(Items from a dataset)
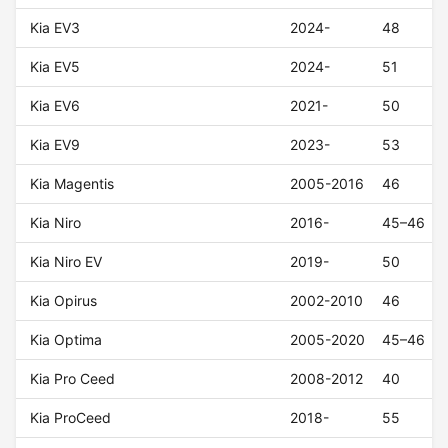
Kia EV3
2024-
48
Kia EV5
2024-
51
Kia EV6
2021-
50
Kia EV9
2023-
53
Kia Magentis
2005-2016
46
Kia Niro
2016-
45–46
Kia Niro EV
2019-
50
Kia Opirus
2002-2010
46
Kia Optima
2005-2020
45–46
Kia Pro Ceed
2008-2012
40
Kia ProCeed
2018-
55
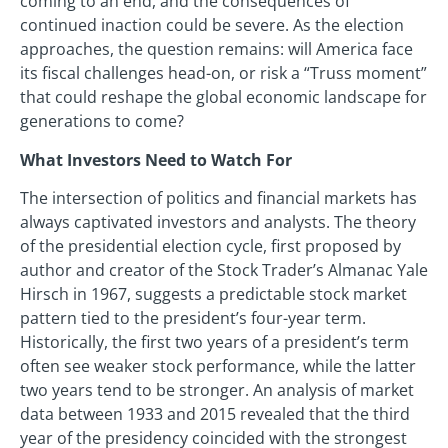
coming to an end, and the consequences of
continued inaction could be severe. As the election
approaches, the question remains: will America face
its fiscal challenges head-on, or risk a “Truss moment”
that could reshape the global economic landscape for
generations to come?
What Investors Need to Watch For
The intersection of politics and financial markets has
always captivated investors and analysts. The theory
of the presidential election cycle, first proposed by
author and creator of the Stock Trader’s Almanac Yale
Hirsch in 1967, suggests a predictable stock market
pattern tied to the president’s four-year term.
Historically, the first two years of a president’s term
often see weaker stock performance, while the latter
two years tend to be stronger. An analysis of market
data between 1933 and 2015 revealed that the third
year of the presidency coincided with the strongest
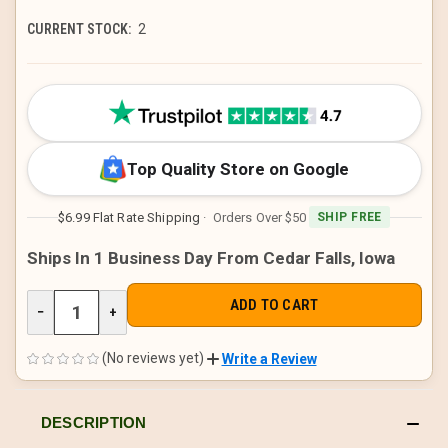
CURRENT STOCK:
2
Top Quality Store on Google
$6.99 Flat Rate Shipping
· Orders Over $50
SHIP FREE
Ships In 1 Business Day From Cedar Falls, Iowa
DECREASE
−
INCREASE
+
QUANTITY
QUANTITY
OF
OF
UNDEFINED
UNDEFINED
(No reviews yet)
Write a Review
DESCRIPTION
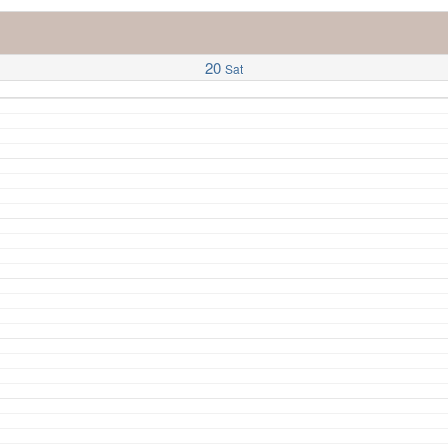
20
Sat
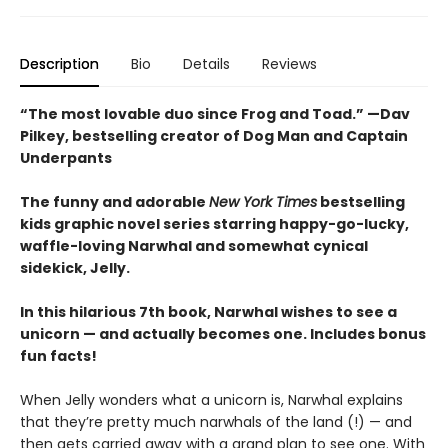
Description
Bio
Details
Reviews
“The most lovable duo since Frog and Toad.” —Dav
Pilkey, bestselling creator of Dog Man and Captain
Underpants
The funny and adorable
New York Times
bestselling
kids graphic novel series starring happy-go-lucky,
waffle-loving Narwhal and somewhat cynical
sidekick, Jelly.
In this hilarious 7th book, Narwhal wishes to see a
unicorn — and actually becomes one. Includes bonus
fun facts!
When Jelly wonders what a unicorn is, Narwhal explains
that they’re pretty much narwhals of the land (!) — and
then gets carried away with a grand plan to see one. With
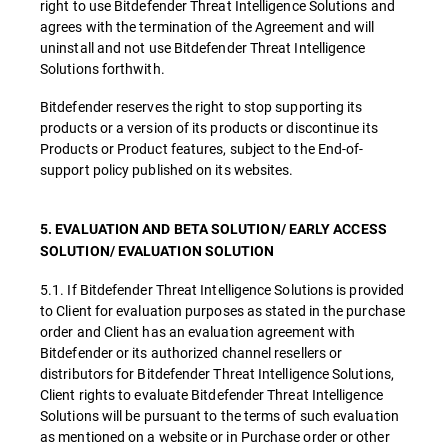
right to use Bitdefender Threat Intelligence Solutions and
agrees with the termination of the Agreement and will
uninstall and not use Bitdefender Threat Intelligence
Solutions forthwith.
Bitdefender reserves the right to stop supporting its
products or a version of its products or discontinue its
Products or Product features, subject to the End-of-
support policy published on its websites.
5. EVALUATION AND BETA SOLUTION/ EARLY ACCESS
SOLUTION/ EVALUATION SOLUTION
5.1. If Bitdefender Threat Intelligence Solutions is provided
to Client for evaluation purposes as stated in the purchase
order and Client has an evaluation agreement with
Bitdefender or its authorized channel resellers or
distributors for Bitdefender Threat Intelligence Solutions,
Client rights to evaluate Bitdefender Threat Intelligence
Solutions will be pursuant to the terms of such evaluation
as mentioned on a website or in Purchase order or other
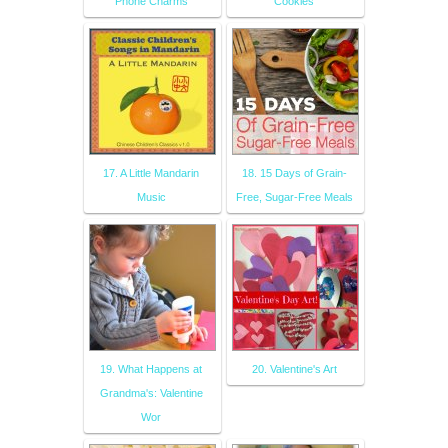
Phone Charms
Cookies
17. A Little Mandarin
18. 15 Days of Grain-
Music
Free, Sugar-Free Meals
19. What Happens at
20. Valentine's Art
Grandma's: Valentine
Wor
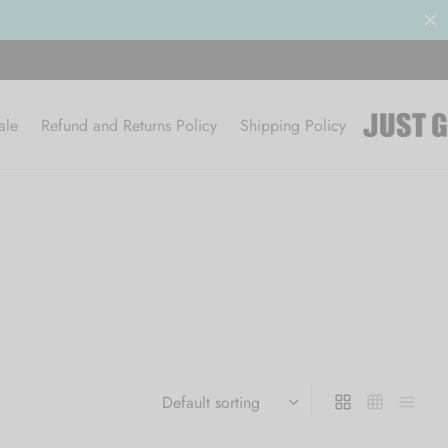
ale
Refund and Returns Policy
Shipping Policy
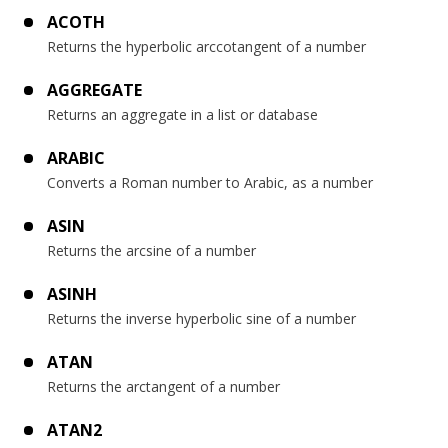
ACOTH
Returns the hyperbolic arccotangent of a number
AGGREGATE
Returns an aggregate in a list or database
ARABIC
Converts a Roman number to Arabic, as a number
ASIN
Returns the arcsine of a number
ASINH
Returns the inverse hyperbolic sine of a number
ATAN
Returns the arctangent of a number
ATAN2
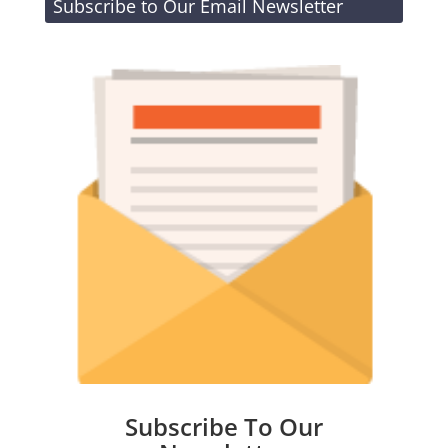
Subscribe to Our Email Newsletter
Subscribe To Our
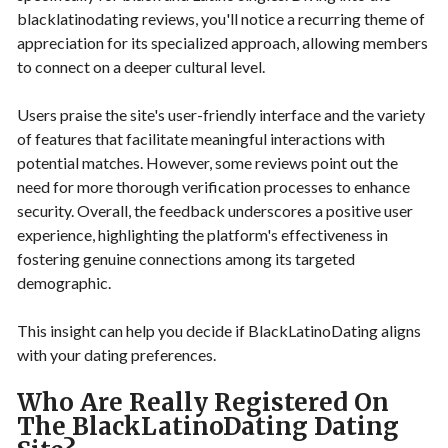
blacklatinodating reviews, you'll notice a recurring theme of
appreciation for its specialized approach, allowing members
to connect on a deeper cultural level.
Users praise the site's user-friendly interface and the variety
of features that facilitate meaningful interactions with
potential matches. However, some reviews point out the
need for more thorough verification processes to enhance
security. Overall, the feedback underscores a positive user
experience, highlighting the platform's effectiveness in
fostering genuine connections among its targeted
demographic.
This insight can help you decide if BlackLatinoDating aligns
with your dating preferences.
Who Are Really Registered On
The BlackLatinoDating Dating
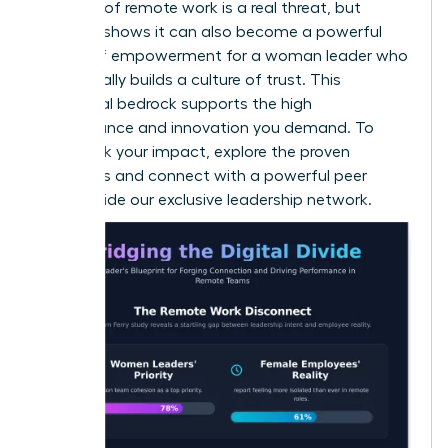
isolation of remote work is a real threat, but
research shows it can also become a powerful
source of empowerment for a woman leader
who
intentionally builds a culture of trust. This
emotional bedrock supports the high
performance and innovation you demand. To
fast-track your impact, explore the proven
strategies and connect with a powerful peer
group inside our
exclusive leadership network
.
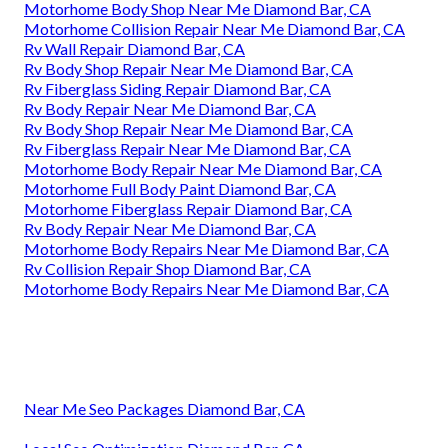
Motorhome Body Shop Near Me Diamond Bar, CA
Motorhome Collision Repair Near Me Diamond Bar, CA
Rv Wall Repair Diamond Bar, CA
Rv Body Shop Repair Near Me Diamond Bar, CA
Rv Fiberglass Siding Repair Diamond Bar, CA
Rv Body Repair Near Me Diamond Bar, CA
Rv Body Shop Repair Near Me Diamond Bar, CA
Rv Fiberglass Repair Near Me Diamond Bar, CA
Motorhome Body Repair Near Me Diamond Bar, CA
Motorhome Full Body Paint Diamond Bar, CA
Motorhome Fiberglass Repair Diamond Bar, CA
Rv Body Repair Near Me Diamond Bar, CA
Motorhome Body Repairs Near Me Diamond Bar, CA
Rv Collision Repair Shop Diamond Bar, CA
Motorhome Body Repairs Near Me Diamond Bar, CA
Near Me Seo Packages Diamond Bar, CA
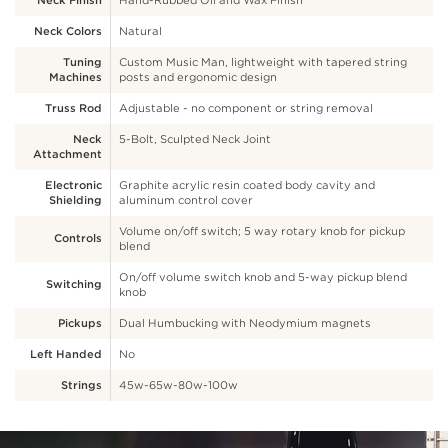
Neck Finish
Hand-Rubbed Oil and Wax Finish
Neck Colors
Natural
Tuning
Custom Music Man, lightweight with tapered string
Machines
posts and ergonomic design
Truss Rod
Adjustable - no component or string removal
Neck
5-Bolt, Sculpted Neck Joint
Attachment
Electronic
Graphite acrylic resin coated body cavity and
Shielding
aluminum control cover
Volume on/off switch; 5 way rotary knob for pickup
Controls
blend
On/off volume switch knob and 5-way pickup blend
Switching
knob
Pickups
Dual Humbucking with Neodymium magnets
Left Handed
No
Strings
45w-65w-80w-100w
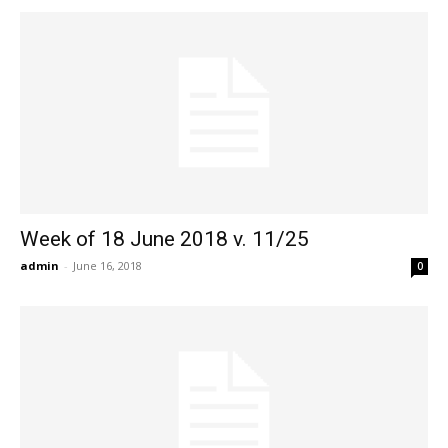
Week of 18 June 2018 v. 11/25
admin
-
June 16, 2018
0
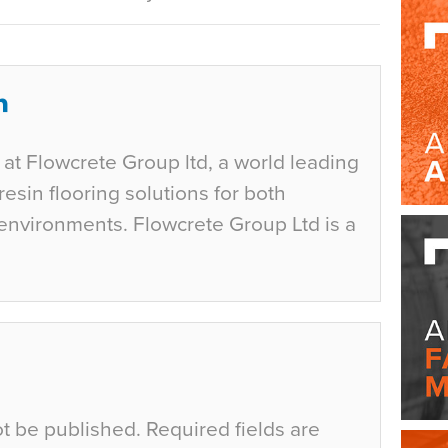
at Flowcrete Group ltd, a world leading
esin flooring solutions for both
environments. Flowcrete Group Ltd is a
ot be published.
Required fields are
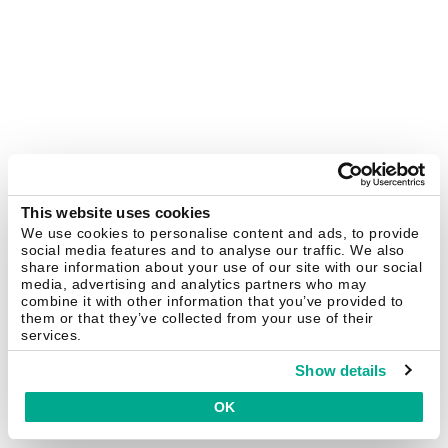
This website uses cookies
We use cookies to personalise content and ads, to provide
social media features and to analyse our traffic. We also
share information about your use of our site with our social
media, advertising and analytics partners who may
combine it with other information that you’ve provided to
them or that they’ve collected from your use of their
services.
Show details
OK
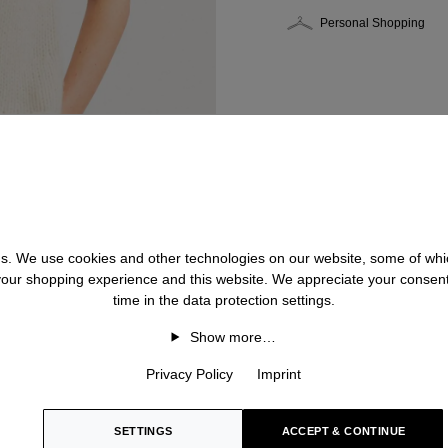
Personal Shopping
 us. We use cookies and other technologies on our website, some of whic
 your shopping experience and this website. We appreciate your consen
time in the data protection settings.
Show more…
Privacy Policy
Imprint
SETTINGS
ACCEPT & CONTINUE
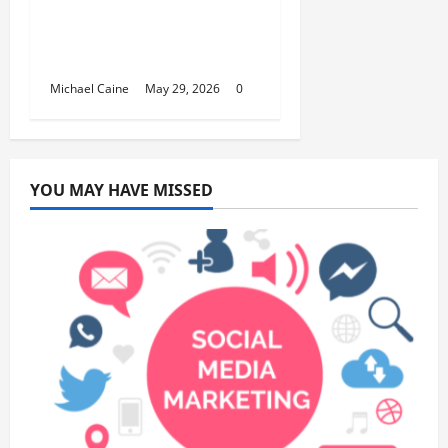
Building Automation
Technology Systems
for Smart Buildings
Michael Caine
May 29, 2026
0
YOU MAY HAVE MISSED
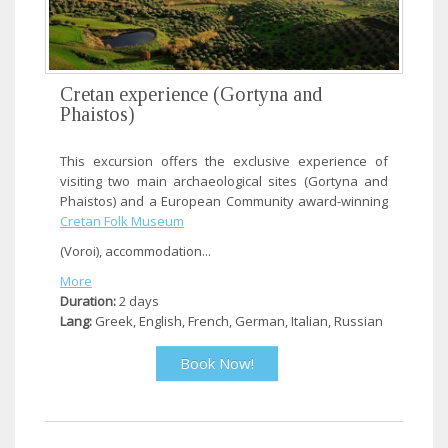
Cretan experience (Gortyna and
Phaistos)
This excursion offers the exclusive experience of
visiting two main archaeological sites (Gortyna and
Phaistos) and a European Community award-winning
Cretan Folk Museum
(Voroi), accommodation...
More
Duration:
2 days
Lang:
Greek, English, French, German, Italian, Russian
Book Now!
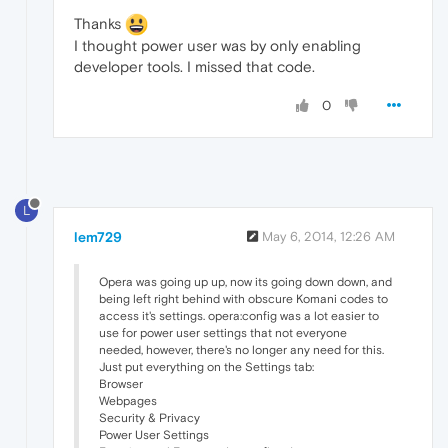
Thanks
I thought power user was by only enabling
developer tools. I missed that code.
0
L
lem729
May 6, 2014, 12:26 AM
Opera was going up up, now its going down down, and
being left right behind with obscure Komani codes to
access it's settings. opera:config was a lot easier to
use for power user settings that not everyone
needed, however, there's no longer any need for this.
Just put everything on the Settings tab:
Browser
Webpages
Security & Privacy
Power User Settings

:: JOB ::
Write out the data precisely as given, excluding the pictures.

:: EXPECTED OUTPUT ::
Kia EV3
2024-
48
Kia EV5
2024-
51
Kia EV6
2021-
50
Kia EV9
2023-
53
Kia Magentis
2005-2016
46
Kia Niro
2016-
45–46
Kia Niro EV
2019-
50
Kia Opirus
2002-2010
46
Kia Optima
2005-2020
45–46
Kia Pro Ceed
2008-2012
40
Kia ProCeed
2018-
55
coming to an end, and the consequences of
continued inaction could be severe. As the election
approaches, the question remains: will America face
its fiscal challenges head-on, or risk a “Truss moment”
that could reshape the global economic landscape for
generations to come?
What Investors Need to Watch For
The intersection of politics and financial markets has
always captivated investors and analysts. The theory
of the presidential election cycle, first proposed by
author and creator of the Stock Trader’s Almanac Yale
Hirsch in 1967, suggests a predictable stock market
pattern tied to the president’s four-year term.
Historically, the first two years of a president’s term
often see weaker stock performance, while the latter
two years tend to be stronger. An analysis of market
data between 1933 and 2015 revealed that the third
year of the presidency coincided with the strongest
CURRENT STOCK:
2
Top Quality Store on Google
$6.99 Flat Rate Shipping
· Orders Over $50
SHIP FREE
Ships In 1 Business Day From Cedar Falls, Iowa
DECREASE
−
INCREASE
+
QUANTITY
QUANTITY
OF
OF
UNDEFINED
UNDEFINED
(No reviews yet)
Write a Review
DESCRIPTION
20
Sat
Description
Bio
Details
Reviews
“The most lovable duo since Frog and Toad.” —Dav
Pilkey, bestselling creator of Dog Man and Captain
Underpants
The funny and adorable
New York Times
bestselling
kids graphic novel series starring happy-go-lucky,
waffle-loving Narwhal and somewhat cynical
sidekick, Jelly.
In this hilarious 7th book, Narwhal wishes to see a
unicorn — and actually becomes one. Includes bonus
fun facts!
When Jelly wonders what a unicorn is, Narwhal explains
that they’re pretty much narwhals of the land (!) — and
then gets carried away with a grand plan to see one. With
right to use Bitdefender Threat Intelligence Solutions and
agrees with the termination of the Agreement and will
uninstall and not use Bitdefender Threat Intelligence
Solutions forthwith.
Bitdefender reserves the right to stop supporting its
products or a version of its products or discontinue its
Products or Product features, subject to the End-of-
support policy published on its websites.
5. EVALUATION AND BETA SOLUTION/ EARLY ACCESS
SOLUTION/ EVALUATION SOLUTION
5.1. If Bitdefender Threat Intelligence Solutions is provided
to Client for evaluation purposes as stated in the purchase
order and Client has an evaluation agreement with
Bitdefender or its authorized channel resellers or
distributors for Bitdefender Threat Intelligence Solutions,
Client rights to evaluate Bitdefender Threat Intelligence
Solutions will be pursuant to the terms of such evaluation
as mentioned on a website or in Purchase order or other
Phone Charms
Cookies
17. A Little Mandarin
18. 15 Days of Grain-
Music
Free, Sugar-Free Meals
19. What Happens at
20. Valentine's Art
Grandma's: Valentine
Wor
ale
Refund and Returns Policy
Shipping Policy
ACOTH
Returns the hyperbolic arccotangent of a number
AGGREGATE
Returns an aggregate in a list or database
ARABIC
Converts a Roman number to Arabic, as a number
ASIN
Returns the arcsine of a number
ASINH
Returns the inverse hyperbolic sine of a number
ATAN
Returns the arctangent of a number
ATAN2
Subscribe to Our Email Newsletter
Subscribe To Our
blacklatinodating reviews, you'll notice a recurring theme of
appreciation for its specialized approach, allowing members
to connect on a deeper cultural level.
Users praise the site's user-friendly interface and the variety
of features that facilitate meaningful interactions with
potential matches. However, some reviews point out the
need for more thorough verification processes to enhance
security. Overall, the feedback underscores a positive user
experience, highlighting the platform's effectiveness in
fostering genuine connections among its targeted
demographic.
This insight can help you decide if BlackLatinoDating aligns
with your dating preferences.
Who Are Really Registered On
The BlackLatinoDating Dating
isolation of remote work is a real threat, but
research shows it can also become a powerful
source of empowerment for a woman leader
who
intentionally builds a culture of trust. This
emotional bedrock supports the high
performance and innovation you demand. To
fast-track your impact, explore the proven
strategies and connect with a powerful peer
group inside our
exclusive leadership network
.
Motorhome Body Shop Near Me Diamond Bar, CA
Motorhome Collision Repair Near Me Diamond Bar, CA
Rv Wall Repair Diamond Bar, CA
Rv Body Shop Repair Near Me Diamond Bar, CA
Rv Fiberglass Siding Repair Diamond Bar, CA
Rv Body Repair Near Me Diamond Bar, CA
Rv Body Shop Repair Near Me Diamond Bar, CA
Rv Fiberglass Repair Near Me Diamond Bar, CA
Motorhome Body Repair Near Me Diamond Bar, CA
Motorhome Full Body Paint Diamond Bar, CA
Motorhome Fiberglass Repair Diamond Bar, CA
Rv Body Repair Near Me Diamond Bar, CA
Motorhome Body Repairs Near Me Diamond Bar, CA
Rv Collision Repair Shop Diamond Bar, CA
Motorhome Body Repairs Near Me Diamond Bar, CA
Near Me Seo Packages Diamond Bar, CA
Neck Finish
Hand-Rubbed Oil and Wax Finish
Neck Colors
Natural
Tuning
Custom Music Man, lightweight with tapered string
Machines
posts and ergonomic design
Truss Rod
Adjustable - no component or string removal
Neck
5-Bolt, Sculpted Neck Joint
Attachment
Electronic
Graphite acrylic resin coated body cavity and
Shielding
aluminum control cover
Volume on/off switch; 5 way rotary knob for pickup
Controls
blend
On/off volume switch knob and 5-way pickup blend
Switching
knob
Pickups
Dual Humbucking with Neodymium magnets
Left Handed
No
Strings
45w-65w-80w-100w
Week of 18 June 2018 v. 11/25
admin
-
June 16, 2018
0
at Flowcrete Group ltd, a world leading
esin flooring solutions for both
environments. Flowcrete Group Ltd is a
ot be published.
Required fields are
This website uses cookies
We use cookies to personalise content and ads, to provide
social media features and to analyse our traffic. We also
share information about your use of our site with our social
media, advertising and analytics partners who may
combine it with other information that you’ve provided to
them or that they’ve collected from your use of their
services.
Show details
OK
Personal Shopping
 us. We use cookies and other technologies on our website, some of whic
 your shopping experience and this website. We appreciate your consen
time in the data protection settings.
Show more…
Privacy Policy
Imprint
SETTINGS
ACCEPT & CONTINUE
Building Automation
Technology Systems
for Smart Buildings
Michael Caine
May 29, 2026
0
YOU MAY HAVE MISSED
Cretan experience (Gortyna and
Phaistos)
This excursion offers the exclusive experience of
visiting two main archaeological sites (Gortyna and
Phaistos) and a European Community award-winning
Cretan Folk Museum
(Voroi), accommodation...
More
Duration:
2 days
Lang:
Greek, English, French, German, Italian, Russian
Book Now!
Thanks
I thought power user was by only enabling
developer tools. I missed that code.
0
L
lem729
May 6, 2014, 12:26 AM
Opera was going up up, now its going down down, and
being left right behind with obscure Komani codes to
access it's settings. opera:config was a lot easier to
use for power user settings that not everyone
needed, however, there's no longer any need for this.
Just put everything on the Settings tab:
Browser
Webpages
Security & Privacy
Power User Settings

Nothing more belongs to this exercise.